I used to make a coffee cup out of a used tin can that once contained such delicious combat-ration entrées as beanies and weenies or beef and rocks. I think those particular cans actually were labeled as beans with frankfurters in tomato sauce and beef slices and potatoes with gravy. Anyway, I would cut the lid with a little opener, but not all the way around, so I could bend it back and make a handle of sorts. I would keep it for a month or so until it got beat up, and then I'd fashion a new one. I'm sure millions of GIs since at least World War II did the same thing. Incidentally, if I wanted a café au lait, each c-rat meal also contained a packet of powdered creamer, labeled cream substitute. Take it with sugar? No sweat. A packet of sugar was included, too.
Introducing coffee into my system had one drawback. My yearn to urinate increased exponentially. First, being constantly soaking wet during monsoon season made me pee more than usual. Then, drinking coffee to warm me up only made me pee more. I'm sure I watered and fertilized every tree and bush in the montane rain forests of the Annamites.
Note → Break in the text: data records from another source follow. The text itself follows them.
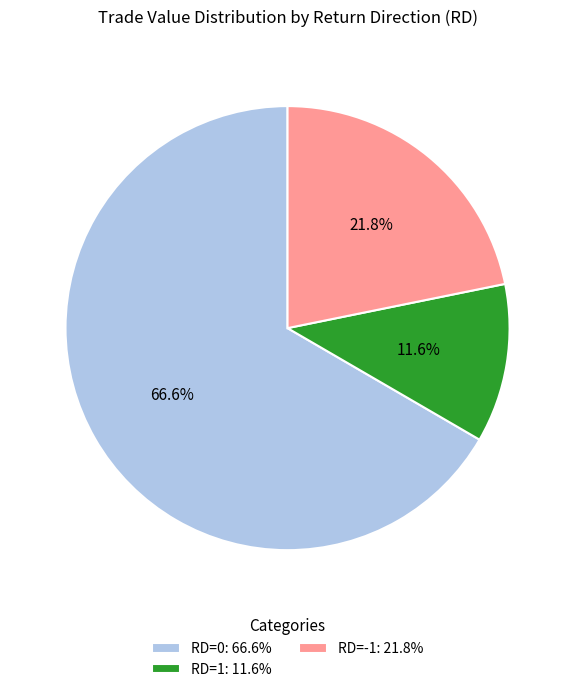

Approximately how many times larger is the value at RD=-1: 21.8% compared to RD=0: 66.6%?

0.3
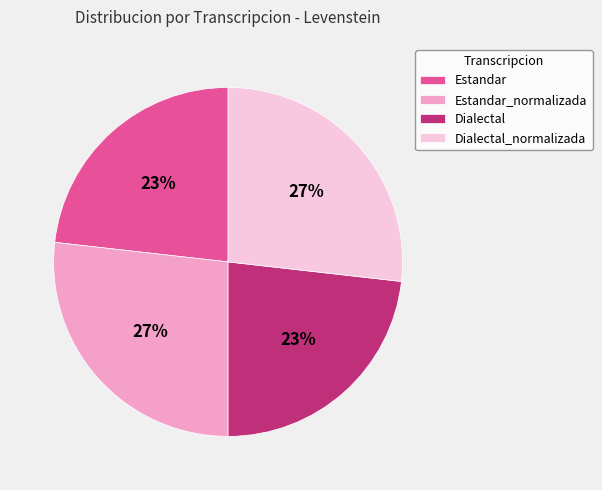

Do Dialectal_normalizada and Estandar_normalizada together represent more than half of the pie?

Yes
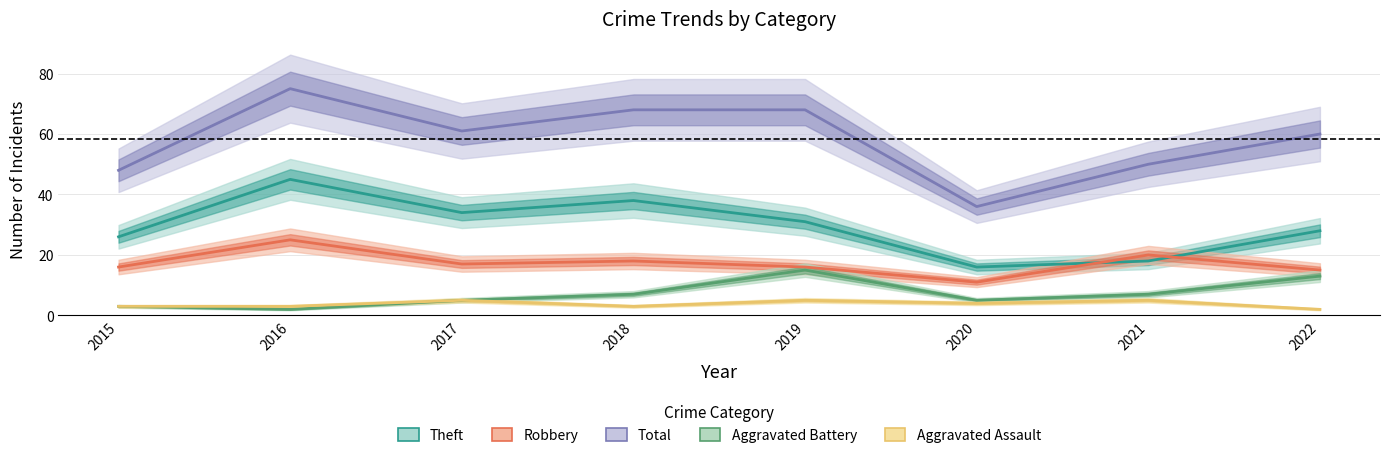

Which series has the largest total across all categories?

Total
The Vietnamese concoct a mean coffee brew made from beans that have been picked out of civit cat feces. I would drink 10,000 packets of c-rat coffee before I'd touch a cup of that cat-crap concoction. However, regular Vietnamese coffee – it's strong, too – is delicious. I think they got their penchant for java from the colonial French. Today, the coffee shops rival noodle shops in popularity in Vietnam, and that's saying something.
Regardless of such a saturation of coffee establishments, Starbucks entered the market just two days ago. The big chain jumped into the coffee-competition fray in Vietnam on Friday, when it opened its first store in Ho Chi Minh City, the southern municipality once known as Saigon. The reaction was not overwhelming, according to Agence France-Presse, the worldwide French news agency.
"I prefer Vietnamese coffee, which is stronger than Starbucks," Nguyen Tien Tam, 35, told AFP. "As a Vietnamese, I love local coffee."
Visiting Vietnam again now ranks high on my to-do list, and I look forward to drinking some good, strong joe in the second largest coffee-producing country in the world. Of course, getting pack to Paris, France, is on my list, too, and we all know the French make some très très bon café. The best cup of coffee in my life, though, was made for me in Beirut, Lebanon.
Deployed to Beirut in the summer of 1983, I often drove to the British Embassy annex to process film and print photographs. The U.S. Embassy had been bombed and destroyed by a terrorist in April, and the Brits opened their doors to share some of their offices with the Americans. Every time I was there, a Lebanese woman employed by the British would brew me a couple of cups of the strongest coffee on planet Earth. It was more than delicious. It was phenomenal. However, visiting Beirut is not currently on my to-do list. Don't get me wrong. I like the people and love the coffee. It's those occasional explosions and the perchance kidnapping.
After all this coffee talk, I must go and brew some joe. By the way, the term "joe" has its origins in the U.S. Navy, in the early 20th century, when Secretary of the Navy Josephus Daniels abolished wine in the officer mess aboard each and every Navy vessel. With the wine gone, coffee was the strongest stuff aboard ship, and the hot drink was nicknamed "joe" after Josephus. Or so the story goes.
Now, which coffee cup shall I use today? Marines? Los Angeles Times? Cal State San Bernardino? St. Louis Cardinals? The coffee-bean flavor will taste just as good in any one of them, as long as my wife hasn't secretly slipped some civit cat beans into the mix.